悪無限的に続く不況。
地方の市町村人口の大減少という地域の衰退。
そのなかで、必死にまちづくりを担おうとする観光現場の人々。
これらの観光現場で懸命に頑張る人々に、地に足の着いた進むべき道が提示されないまま、足踏みしている、それが我が国の、わが北海道の観光実態である。
かつて10年前は、北海道に台湾・香港観光客が大挙押し寄せ、それへの受け入れ体制に奔走した。
しかし、今北海道の有名観光地はそのような嵐は去り、台湾訪日観光は姿を消し、文字通りブームは去り、今山形が台湾観光客ブームに沸いている。
そして今度は、
「中国本土1億人観光大爆発」
に国を挙げて受け入れ態勢の音頭をとり、都道府県・市町村は中国人訪日観光シンポジウムに明け暮れ、地域現場はそれに動員させられる対象以外のなにものでもない呈をなしている。
確かにリーマンショックの激震以降呻いていたエアやエージェンシーやホテル・大型観光施設は、それで「シノギ」を得ている。
しかし、その度に地域の観光現場は猫の目のように振り回されて、地に足の着いた着実な地域づくりの実感を感じることもなく、狩り出され続ける。
北海道も「地産地消」が提起されたと思った途端舌の根も乾かぬうちに「産商恊働」が次に出され、観光の国づくり北海道観光戦略の実施計画も提示されず、全く地域事情おかまいなし、観光現場おかまいなしの「言葉遊び観光行政」と「後追い観光行政」としか映らない。
観光現場レベルでは一つのことを地域で10年叫び続け実践し続けることで、初めて根が付き花が咲き実が実るのに、である。

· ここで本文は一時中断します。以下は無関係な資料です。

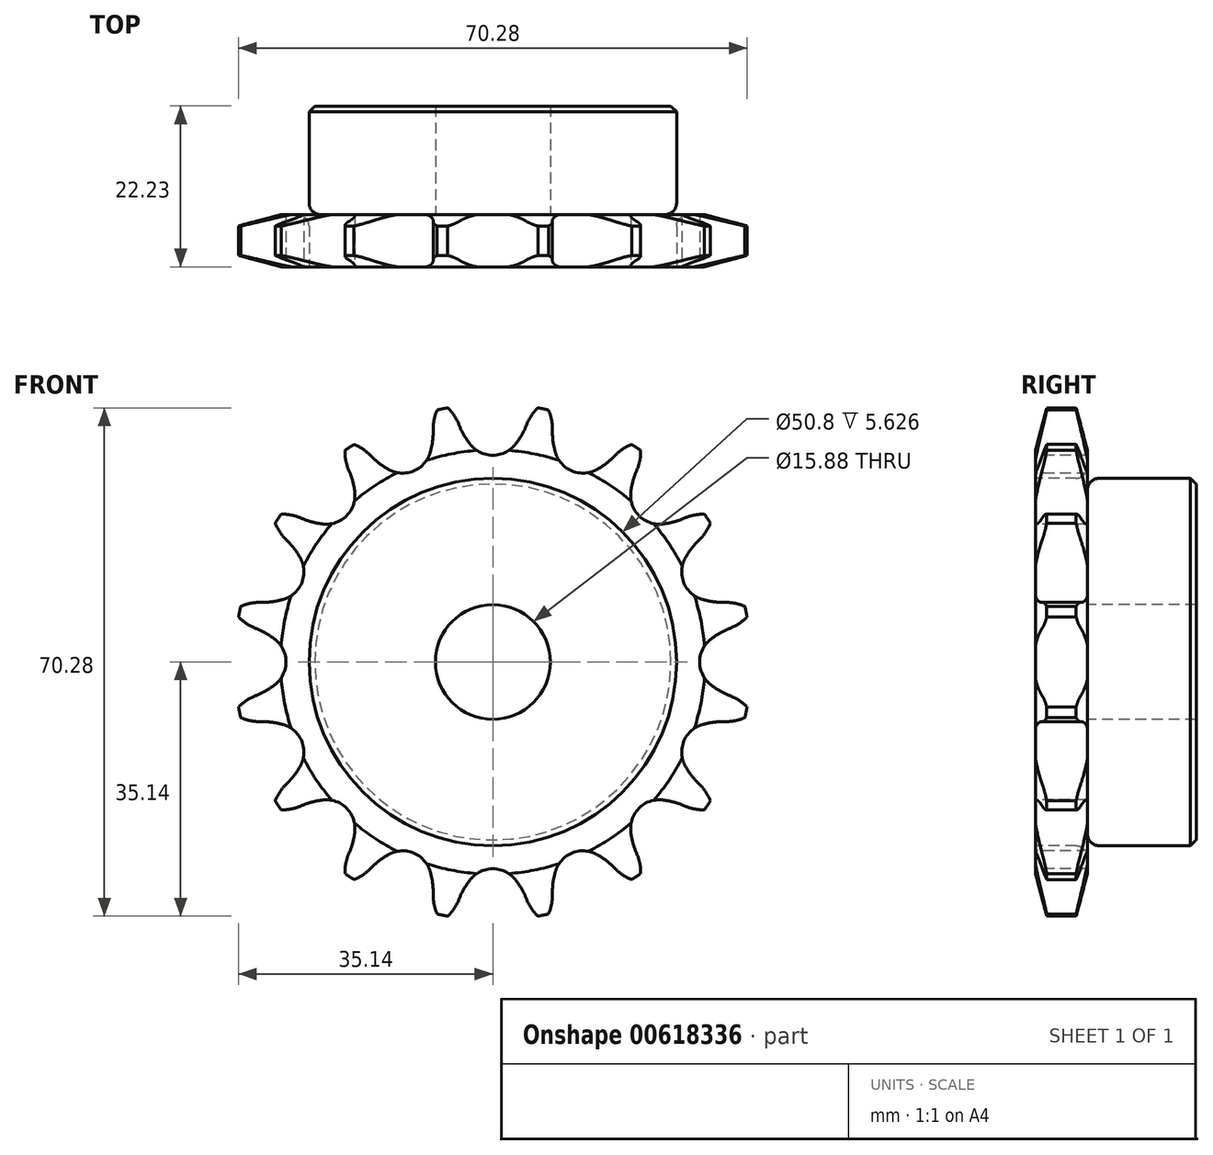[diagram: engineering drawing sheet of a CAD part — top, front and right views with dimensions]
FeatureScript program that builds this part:
annotation { "Feature Type Name" : "Feature", "Feature Type Description" : "" }
export const myFeature = defineFeature(function(context is Context, id is Id, definition is map)
    precondition{}
    {
        {
            var Q0;
            Q0=qCreatedBy(makeId("Right.planeOp"),FACE);
            var sketch = newSketch(context, id + "F0", { "sketchPlane" : qUnion([Q0])});
            skLineSegment(sketch, "E0", {"start": v(0, 0) * mm, "end": v(26.74, 0) * mm, "construction": true});
            skLineSegment(sketch, "E1.bottom", {"start": v(0, 7.94) * mm, "end": v(7.21, 7.94) * mm});
            skLineSegment(sketch, "E1.top", {"start": v(0, 35.69) * mm, "end": v(7.21, 35.69) * mm});
            skLineSegment(sketch, "E1.left", {"start": v(0, 7.94) * mm, "end": v(0, 35.69) * mm});
            skLineSegment(sketch, "E1.right", {"start": v(7.21, 7.94) * mm, "end": v(7.21, 35.69) * mm});
            skLineSegment(sketch, "E2.bottom", {"start": v(0, 7.94) * mm, "end": v(22.23, 7.94) * mm});
            skLineSegment(sketch, "E2.top", {"start": v(0, 25.4) * mm, "end": v(22.23, 25.4) * mm});
            skLineSegment(sketch, "E2.left", {"start": v(0, 7.94) * mm, "end": v(0, 25.4) * mm});
            skLineSegment(sketch, "E2.right", {"start": v(22.23, 7.94) * mm, "end": v(22.22, 25.4) * mm});
            skLineSegment(sketch, "E3.MirrorCS", {"start": v(0, -7.94) * mm, "end": v(7.21, -7.94) * mm});
            skLineSegment(sketch, "E4.MirrorCS", {"start": v(22.23, -7.94) * mm, "end": v(22.23, -25.4) * mm});
            skLineSegment(sketch, "E5.MirrorCS", {"start": v(0, -7.94) * mm, "end": v(0, -25.4) * mm});
            skLineSegment(sketch, "E6.MirrorCS", {"start": v(0, -35.69) * mm, "end": v(7.21, -35.69) * mm});
            skLineSegment(sketch, "E7.MirrorCS", {"start": v(0, -7.94) * mm, "end": v(0, -35.69) * mm});
            skLineSegment(sketch, "E8.MirrorCS", {"start": v(7.21, -7.94) * mm, "end": v(7.21, -35.69) * mm});
            skLineSegment(sketch, "E9.MirrorCS", {"start": v(0, -7.94) * mm, "end": v(22.23, -7.94) * mm});
            skLineSegment(sketch, "E10.MirrorCS", {"start": v(0, -25.4) * mm, "end": v(22.23, -25.4) * mm});
            skSolve(sketch);
        }
        {
            var Q0;
            {var subQ0=sQuery(id+"F0.wireOp",EDGE,"E1.top");Q0=makeQuery(id+"F0.imprint","IMPRINT",FACE,{"disambiguationData":[TD([[makeQuery(id+"F0.imprint","IMPRINT",EDGE,{"derivedFrom":subQ0}),-1.0]])]});}
            var Q1;
            {var subQ5=sQuery(id+"F0.wireOp",EDGE,"E2.left");Q1=makeQuery(id+"F0.imprint","IMPRINT",FACE,{"disambiguationData":[TD([[makeQuery(id+"F0.imprint","IMPRINT",EDGE,{"derivedFrom":subQ5}),-1.0]])]});}
            var Q2;
            {var subQ5=sQuery(id+"F0.wireOp",EDGE,"E2.right");Q2=makeQuery(id+"F0.imprint","IMPRINT",FACE,{"disambiguationData":[TD([[makeQuery(id+"F0.imprint","IMPRINT",EDGE,{"derivedFrom":subQ5}),1.0]])]});}
            var Q3;
            Q3=sQuery(id+"F0.wireOp",EDGE,"E0");
            revolve(context, id + "F1", {"entities" : qUnion([Q0, Q1, Q2]), "axis" : qUnion([Q3]), "revolveType" : RevolveType.FULL});
        }
        {
            var Q0;
            Q0=makeQuery(id+"F1.opRevolve","SWEPT_EDGE",EDGE,{"disambiguationData":[OSD([sQuery(id+"F0.wireOp",EDGE,"E1.right"),sQuery(id+"F0.wireOp",EDGE,"E2.top")])]});
            fillet(context, id + "F2", {"entities" : qUnion([Q0]), "radius" : 1.59 * mm, "tangentPropagation" : true, "allowEdgeOverflow" : false});
        }
        {
            var Q0;
            Q0=makeQuery(id+"F1.opRevolve","SWEPT_EDGE",EDGE,{"disambiguationData":[OSD([sQuery(id+"F0.wireOp",EDGE,"E2.top"),sQuery(id+"F0.wireOp",EDGE,"E2.right")])]});
            chamfer(context, id + "F3", {"entities" : qUnion([Q0]), "width" : 0.8 * mm, "tangentPropagation" : true});
        }
        {
            var Q0;
            Q0=makeQuery(id+"F1.opRevolve","SWEPT_FACE",FACE,{"disambiguationData":[OSD([sQuery(id+"F0.wireOp",EDGE,"E1.top")])]});
            chamfer(context, id + "F4", {"entities" : qUnion([Q0]), "chamferType" : ChamferType.TWO_OFFSETS, "width1" : 6.35 * mm, "oppositeDirection" : false, "width2" : 1.57 * mm, "tangentPropagation" : true});
        }
        {
            var Q0;
            Q0=makeQuery(id+"F1.opRevolve","SWEPT_FACE",FACE,{"disambiguationData":[OSD([sQuery(id+"F0.wireOp",EDGE,"E1.left"),sQuery(id+"F0.wireOp",EDGE,"E2.left")])]});
            var sketch = newSketch(context, id + "F5", { "sketchPlane" : qUnion([Q0])});
            skLineSegment(sketch, "E11", {"start": v(0, 0) * mm, "end": v(0, 32.55) * mm, "construction": true});
            skLineSegment(sketch, "E12", {"start": v(0, 32.55) * mm, "end": v(33.66, 32.55) * mm, "construction": true});
            skLineSegment(sketch, "E13", {"start": v(0, 32.55) * mm, "end": v(5, 36.56) * mm, "construction": true});
            skLineSegment(sketch, "E14", {"start": v(5, 36.56) * mm, "end": v(-3.9, 32.55) * mm, "construction": true});
            skLineSegment(sketch, "E15", {"start": v(3.62, 15.85) * mm, "end": v(-3.9, 32.55) * mm, "construction": true});
            skArc(sketch, "E16", {"start": v(-7.13, 35.87) * mm, "mid": v(-15.94, 26.26) * mm, "end": v(-4.66, 32.79) * mm, "construction": true});
            skArc(sketch, "E17", {"start": v(-4.66, 32.79) * mm, "mid": v(-5.66, 34.52) * mm, "end": v(-7.13, 35.87) * mm});
            skLineSegment(sketch, "E18", {"start": v(-4.66, 32.79) * mm, "end": v(-4.66, 32.79) * mm});
            skArc(sketch, "E19", {"start": v(-3.1, 30.07) * mm, "mid": v(-1.71, 28.98) * mm, "end": v(0, 28.59) * mm});
            skArc(sketch, "E20", {"start": v(-4.66, 32.79) * mm, "mid": v(-3.98, 31.37) * mm, "end": v(-3.1, 30.07) * mm});
            skArc(sketch, "E21.MirrorCS", {"start": v(4.66, 32.79) * mm, "mid": v(5.66, 34.52) * mm, "end": v(7.13, 35.87) * mm});
            skArc(sketch, "E22.MirrorCS", {"start": v(4.66, 32.79) * mm, "mid": v(3.98, 31.37) * mm, "end": v(3.1, 30.07) * mm});
            skArc(sketch, "E23.MirrorCS", {"start": v(3.1, 30.07) * mm, "mid": v(1.71, 28.98) * mm, "end": v(0, 28.59) * mm});
            skArc(sketch, "E24.1.0", {"start": v(-16.85, 28.5) * mm, "mid": v(-18.44, 29.72) * mm, "end": v(-20.32, 30.4) * mm});
            skArc(sketch, "E24.1.1", {"start": v(-16.85, 28.5) * mm, "mid": v(-15.68, 27.46) * mm, "end": v(-14.36, 26.6) * mm});
            skArc(sketch, "E24.1.2", {"start": v(-14.36, 26.6) * mm, "mid": v(-12.67, 26.12) * mm, "end": v(-10.94, 26.41) * mm});
            skArc(sketch, "E24.1.3", {"start": v(-8.65, 28.96) * mm, "mid": v(-9.5, 27.43) * mm, "end": v(-10.94, 26.41) * mm});
            skArc(sketch, "E24.1.4", {"start": v(-8.24, 32.08) * mm, "mid": v(-8.33, 30.5) * mm, "end": v(-8.65, 28.96) * mm});
            skArc(sketch, "E24.1.5", {"start": v(-8.24, 32.08) * mm, "mid": v(-7.98, 34.06) * mm, "end": v(-7.13, 35.87) * mm});
            skArc(sketch, "E24.2.0", {"start": v(-26.48, 19.89) * mm, "mid": v(-28.41, 20.4) * mm, "end": v(-30.4, 20.32) * mm});
            skArc(sketch, "E24.2.1", {"start": v(-26.48, 19.89) * mm, "mid": v(-25, 19.37) * mm, "end": v(-23.45, 19.08) * mm});
            skArc(sketch, "E24.2.2", {"start": v(-23.45, 19.08) * mm, "mid": v(-21.7, 19.28) * mm, "end": v(-20.21, 20.21) * mm});
            skArc(sketch, "E24.2.3", {"start": v(-19.08, 23.45) * mm, "mid": v(-19.28, 21.7) * mm, "end": v(-20.21, 20.21) * mm});
            skArc(sketch, "E24.2.4", {"start": v(-19.89, 26.48) * mm, "mid": v(-19.37, 25) * mm, "end": v(-19.08, 23.45) * mm});
            skArc(sketch, "E24.2.5", {"start": v(-19.89, 26.48) * mm, "mid": v(-20.4, 28.41) * mm, "end": v(-20.32, 30.4) * mm});
            skArc(sketch, "E24.3.0", {"start": v(-32.08, 8.24) * mm, "mid": v(-34.06, 7.98) * mm, "end": v(-35.87, 7.13) * mm});
            skArc(sketch, "E24.3.1", {"start": v(-32.08, 8.24) * mm, "mid": v(-30.5, 8.33) * mm, "end": v(-28.96, 8.65) * mm});
            skArc(sketch, "E24.3.2", {"start": v(-28.96, 8.65) * mm, "mid": v(-27.43, 9.5) * mm, "end": v(-26.41, 10.94) * mm});
            skArc(sketch, "E24.3.3", {"start": v(-26.6, 14.36) * mm, "mid": v(-26.12, 12.67) * mm, "end": v(-26.41, 10.94) * mm});
            skArc(sketch, "E24.3.4", {"start": v(-28.5, 16.85) * mm, "mid": v(-27.46, 15.68) * mm, "end": v(-26.6, 14.36) * mm});
            skArc(sketch, "E24.3.5", {"start": v(-28.5, 16.85) * mm, "mid": v(-29.72, 18.44) * mm, "end": v(-30.4, 20.32) * mm});
            skArc(sketch, "E24.4.0", {"start": v(-32.79, -4.66) * mm, "mid": v(-34.52, -5.66) * mm, "end": v(-35.87, -7.13) * mm});
            skArc(sketch, "E24.4.1", {"start": v(-32.79, -4.66) * mm, "mid": v(-31.37, -3.98) * mm, "end": v(-30.07, -3.1) * mm});
            skArc(sketch, "E24.4.2", {"start": v(-30.07, -3.1) * mm, "mid": v(-28.98, -1.71) * mm, "end": v(-28.59, 0) * mm});
            skArc(sketch, "E24.4.3", {"start": v(-30.07, 3.1) * mm, "mid": v(-28.98, 1.71) * mm, "end": v(-28.59, 0) * mm});
            skArc(sketch, "E24.4.4", {"start": v(-32.79, 4.66) * mm, "mid": v(-31.37, 3.98) * mm, "end": v(-30.07, 3.1) * mm});
            skArc(sketch, "E24.4.5", {"start": v(-32.79, 4.66) * mm, "mid": v(-34.52, 5.66) * mm, "end": v(-35.87, 7.13) * mm});
            skArc(sketch, "E24.5.0", {"start": v(-28.5, -16.85) * mm, "mid": v(-29.72, -18.44) * mm, "end": v(-30.4, -20.32) * mm});
            skArc(sketch, "E24.5.1", {"start": v(-28.5, -16.85) * mm, "mid": v(-27.46, -15.68) * mm, "end": v(-26.6, -14.36) * mm});
            skArc(sketch, "E24.5.2", {"start": v(-26.6, -14.36) * mm, "mid": v(-26.12, -12.67) * mm, "end": v(-26.41, -10.94) * mm});
            skArc(sketch, "E24.5.3", {"start": v(-28.96, -8.65) * mm, "mid": v(-27.43, -9.5) * mm, "end": v(-26.41, -10.94) * mm});
            skArc(sketch, "E24.5.4", {"start": v(-32.08, -8.24) * mm, "mid": v(-30.5, -8.33) * mm, "end": v(-28.96, -8.65) * mm});
            skArc(sketch, "E24.5.5", {"start": v(-32.08, -8.24) * mm, "mid": v(-34.06, -7.98) * mm, "end": v(-35.87, -7.13) * mm});
            skArc(sketch, "E24.6.0", {"start": v(-19.89, -26.48) * mm, "mid": v(-20.4, -28.41) * mm, "end": v(-20.32, -30.4) * mm});
            skArc(sketch, "E24.6.1", {"start": v(-19.89, -26.48) * mm, "mid": v(-19.37, -25) * mm, "end": v(-19.08, -23.45) * mm});
            skArc(sketch, "E24.6.2", {"start": v(-19.08, -23.45) * mm, "mid": v(-19.28, -21.7) * mm, "end": v(-20.21, -20.21) * mm});
            skArc(sketch, "E24.6.3", {"start": v(-23.45, -19.08) * mm, "mid": v(-21.7, -19.28) * mm, "end": v(-20.21, -20.21) * mm});
            skArc(sketch, "E24.6.4", {"start": v(-26.48, -19.89) * mm, "mid": v(-25, -19.37) * mm, "end": v(-23.45, -19.08) * mm});
            skArc(sketch, "E24.6.5", {"start": v(-26.48, -19.89) * mm, "mid": v(-28.41, -20.4) * mm, "end": v(-30.4, -20.32) * mm});
            skArc(sketch, "E24.7.0", {"start": v(-8.24, -32.08) * mm, "mid": v(-7.98, -34.06) * mm, "end": v(-7.13, -35.87) * mm});
            skArc(sketch, "E24.7.1", {"start": v(-8.24, -32.08) * mm, "mid": v(-8.33, -30.5) * mm, "end": v(-8.65, -28.96) * mm});
            skArc(sketch, "E24.7.2", {"start": v(-8.65, -28.96) * mm, "mid": v(-9.5, -27.43) * mm, "end": v(-10.94, -26.41) * mm});
            skArc(sketch, "E24.7.3", {"start": v(-14.36, -26.6) * mm, "mid": v(-12.67, -26.12) * mm, "end": v(-10.94, -26.41) * mm});
            skArc(sketch, "E24.7.4", {"start": v(-16.85, -28.5) * mm, "mid": v(-15.68, -27.46) * mm, "end": v(-14.36, -26.6) * mm});
            skArc(sketch, "E24.7.5", {"start": v(-16.85, -28.5) * mm, "mid": v(-18.44, -29.72) * mm, "end": v(-20.32, -30.4) * mm});
            skArc(sketch, "E24.8.0", {"start": v(4.66, -32.79) * mm, "mid": v(5.66, -34.52) * mm, "end": v(7.13, -35.87) * mm});
            skArc(sketch, "E24.8.1", {"start": v(4.66, -32.79) * mm, "mid": v(3.98, -31.37) * mm, "end": v(3.1, -30.07) * mm});
            skArc(sketch, "E24.8.2", {"start": v(3.1, -30.07) * mm, "mid": v(1.71, -28.98) * mm, "end": v(0, -28.59) * mm});
            skArc(sketch, "E24.8.3", {"start": v(-3.1, -30.07) * mm, "mid": v(-1.71, -28.98) * mm, "end": v(0, -28.59) * mm});
            skArc(sketch, "E24.8.4", {"start": v(-4.66, -32.79) * mm, "mid": v(-3.98, -31.37) * mm, "end": v(-3.1, -30.07) * mm});
            skArc(sketch, "E24.8.5", {"start": v(-4.66, -32.79) * mm, "mid": v(-5.66, -34.52) * mm, "end": v(-7.13, -35.87) * mm});
            skArc(sketch, "E24.9.0", {"start": v(16.85, -28.5) * mm, "mid": v(18.44, -29.72) * mm, "end": v(20.32, -30.4) * mm});
            skArc(sketch, "E24.9.1", {"start": v(16.85, -28.5) * mm, "mid": v(15.68, -27.46) * mm, "end": v(14.36, -26.6) * mm});
            skArc(sketch, "E24.9.2", {"start": v(14.36, -26.6) * mm, "mid": v(12.67, -26.12) * mm, "end": v(10.94, -26.41) * mm});
            skArc(sketch, "E24.9.3", {"start": v(8.65, -28.96) * mm, "mid": v(9.5, -27.43) * mm, "end": v(10.94, -26.41) * mm});
            skArc(sketch, "E24.9.4", {"start": v(8.24, -32.08) * mm, "mid": v(8.33, -30.5) * mm, "end": v(8.65, -28.96) * mm});
            skArc(sketch, "E24.9.5", {"start": v(8.24, -32.08) * mm, "mid": v(7.98, -34.06) * mm, "end": v(7.13, -35.87) * mm});
            skArc(sketch, "E24.10.0", {"start": v(26.48, -19.89) * mm, "mid": v(28.41, -20.4) * mm, "end": v(30.4, -20.32) * mm});
            skArc(sketch, "E24.10.1", {"start": v(26.48, -19.89) * mm, "mid": v(25, -19.37) * mm, "end": v(23.45, -19.08) * mm});
            skArc(sketch, "E24.10.2", {"start": v(23.45, -19.08) * mm, "mid": v(21.7, -19.28) * mm, "end": v(20.21, -20.21) * mm});
            skArc(sketch, "E24.10.3", {"start": v(19.08, -23.45) * mm, "mid": v(19.28, -21.7) * mm, "end": v(20.21, -20.21) * mm});
            skArc(sketch, "E24.10.4", {"start": v(19.89, -26.48) * mm, "mid": v(19.37, -25) * mm, "end": v(19.08, -23.45) * mm});
            skArc(sketch, "E24.10.5", {"start": v(19.89, -26.48) * mm, "mid": v(20.4, -28.41) * mm, "end": v(20.32, -30.4) * mm});
            skArc(sketch, "E24.11.0", {"start": v(32.08, -8.24) * mm, "mid": v(34.06, -7.98) * mm, "end": v(35.87, -7.13) * mm});
            skArc(sketch, "E24.11.1", {"start": v(32.08, -8.24) * mm, "mid": v(30.5, -8.33) * mm, "end": v(28.96, -8.65) * mm});
            skArc(sketch, "E24.11.2", {"start": v(28.96, -8.65) * mm, "mid": v(27.43, -9.5) * mm, "end": v(26.41, -10.94) * mm});
            skArc(sketch, "E24.11.3", {"start": v(26.6, -14.36) * mm, "mid": v(26.12, -12.67) * mm, "end": v(26.41, -10.94) * mm});
            skArc(sketch, "E24.11.4", {"start": v(28.5, -16.85) * mm, "mid": v(27.46, -15.68) * mm, "end": v(26.6, -14.36) * mm});
            skArc(sketch, "E24.11.5", {"start": v(28.5, -16.85) * mm, "mid": v(29.72, -18.44) * mm, "end": v(30.4, -20.32) * mm});
            skArc(sketch, "E24.12.0", {"start": v(32.79, 4.66) * mm, "mid": v(34.52, 5.66) * mm, "end": v(35.87, 7.13) * mm});
            skArc(sketch, "E24.12.1", {"start": v(32.79, 4.66) * mm, "mid": v(31.37, 3.98) * mm, "end": v(30.07, 3.1) * mm});
            skArc(sketch, "E24.12.2", {"start": v(30.07, 3.1) * mm, "mid": v(28.98, 1.71) * mm, "end": v(28.59, 0) * mm});
            skArc(sketch, "E24.12.3", {"start": v(30.07, -3.1) * mm, "mid": v(28.98, -1.71) * mm, "end": v(28.59, 0) * mm});
            skArc(sketch, "E24.12.4", {"start": v(32.79, -4.66) * mm, "mid": v(31.37, -3.98) * mm, "end": v(30.07, -3.1) * mm});
            skArc(sketch, "E24.12.5", {"start": v(32.79, -4.66) * mm, "mid": v(34.52, -5.66) * mm, "end": v(35.87, -7.13) * mm});
            skArc(sketch, "E24.13.0", {"start": v(28.5, 16.85) * mm, "mid": v(29.72, 18.44) * mm, "end": v(30.4, 20.32) * mm});
            skArc(sketch, "E24.13.1", {"start": v(28.5, 16.85) * mm, "mid": v(27.46, 15.68) * mm, "end": v(26.6, 14.36) * mm});
            skArc(sketch, "E24.13.2", {"start": v(26.6, 14.36) * mm, "mid": v(26.12, 12.67) * mm, "end": v(26.41, 10.94) * mm});
            skArc(sketch, "E24.13.3", {"start": v(28.96, 8.65) * mm, "mid": v(27.43, 9.5) * mm, "end": v(26.41, 10.94) * mm});
            skArc(sketch, "E24.13.4", {"start": v(32.08, 8.24) * mm, "mid": v(30.5, 8.33) * mm, "end": v(28.96, 8.65) * mm});
            skArc(sketch, "E24.13.5", {"start": v(32.08, 8.24) * mm, "mid": v(34.06, 7.98) * mm, "end": v(35.87, 7.13) * mm});
            skArc(sketch, "E24.14.0", {"start": v(19.89, 26.48) * mm, "mid": v(20.4, 28.41) * mm, "end": v(20.32, 30.4) * mm});
            skArc(sketch, "E24.14.1", {"start": v(19.89, 26.48) * mm, "mid": v(19.37, 25) * mm, "end": v(19.08, 23.45) * mm});
            skArc(sketch, "E24.14.2", {"start": v(19.08, 23.45) * mm, "mid": v(19.28, 21.7) * mm, "end": v(20.21, 20.21) * mm});
            skArc(sketch, "E24.14.3", {"start": v(23.45, 19.08) * mm, "mid": v(21.7, 19.28) * mm, "end": v(20.21, 20.21) * mm});
            skArc(sketch, "E24.14.4", {"start": v(26.48, 19.89) * mm, "mid": v(25, 19.37) * mm, "end": v(23.45, 19.08) * mm});
            skArc(sketch, "E24.14.5", {"start": v(26.48, 19.89) * mm, "mid": v(28.41, 20.4) * mm, "end": v(30.4, 20.32) * mm});
            skArc(sketch, "E24.15.0", {"start": v(8.24, 32.08) * mm, "mid": v(7.98, 34.06) * mm, "end": v(7.13, 35.87) * mm});
            skArc(sketch, "E24.15.1", {"start": v(8.24, 32.08) * mm, "mid": v(8.33, 30.5) * mm, "end": v(8.65, 28.96) * mm});
            skArc(sketch, "E24.15.2", {"start": v(8.65, 28.96) * mm, "mid": v(9.5, 27.43) * mm, "end": v(10.94, 26.41) * mm});
            skArc(sketch, "E24.15.3", {"start": v(14.36, 26.6) * mm, "mid": v(12.67, 26.12) * mm, "end": v(10.94, 26.41) * mm});
            skArc(sketch, "E24.15.4", {"start": v(16.85, 28.5) * mm, "mid": v(15.68, 27.46) * mm, "end": v(14.36, 26.6) * mm});
            skArc(sketch, "E24.15.5", {"start": v(16.85, 28.5) * mm, "mid": v(18.44, 29.72) * mm, "end": v(20.32, 30.4) * mm});
            skPoint(sketch, "E24.center", {"position": v(0, 0) * mm});
            skSolve(sketch);
        }
        {
            var Q0;
            Q0 = qSketchRegion(id + "F5", true);
            extrude(context, id + "F6", {"entities" : qUnion([Q0]), "operationType" : NewBodyOperationType.INTERSECT, "endBound" : BoundingType.THROUGH_ALL, "oppositeDirection" : true, "depth" : 25.4 * mm, "offsetDistance" : 25.4 * mm});
        }
    });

北海道観光連盟から衣替えした北海道観光振興機構も、結局、インバウンドを叫び、中国本土観光を叫び、しかし雲行きが悪くなると道内観光強化を叫びと、見苦しいほどジグザグな路線しか取り得ていない。
いったい、何時になったら10年スパンでじっくり着実に地域づくりと一体となった観光まちづくりが観光現場で実践され、それが共有化される時代がくるのか?
自らがそれを一歩一歩進めていると実感しながら、最初は小さな成果を刈り取り次第に目標を高め、ステップバイステップで更に挑戦していく喜びを感じ得る、地域づくりが実現されるのか。
そのような、現状に嫌気をさし諦めるのか、それとも別の道があるのか。
それを探ろうと、
「時代に左右されない、あずましい後志(地域)づくり」
をテーマに、雪あかりの路の最終土曜日、過去8回連続して開催してきた「しりべしiネット・シンポジウム」の「ニューツーリズム・その実践編6」が、盛況に開催された。
基調講演は、観光庁・前長官で首都大学東京で観光学の教授になられた小樽出身の「本保芳明」氏。
パネラーは、水産庁水産経営課課長補佐で来樽直前に内閣府食品安全委員会事務局総務課長補佐になられた「長野麻子」氏。
後志サイドは小樽観光協会副会長の「谷口美津江」氏。
コーディネーターは、小樽市で開催するシンポジウムではその進行とまとめでは人々を唸らせる企画プロデューサー「川口直木」氏。
この四方で「時代に左右されない、あずましい後志・地域づくり」を語っていただいた。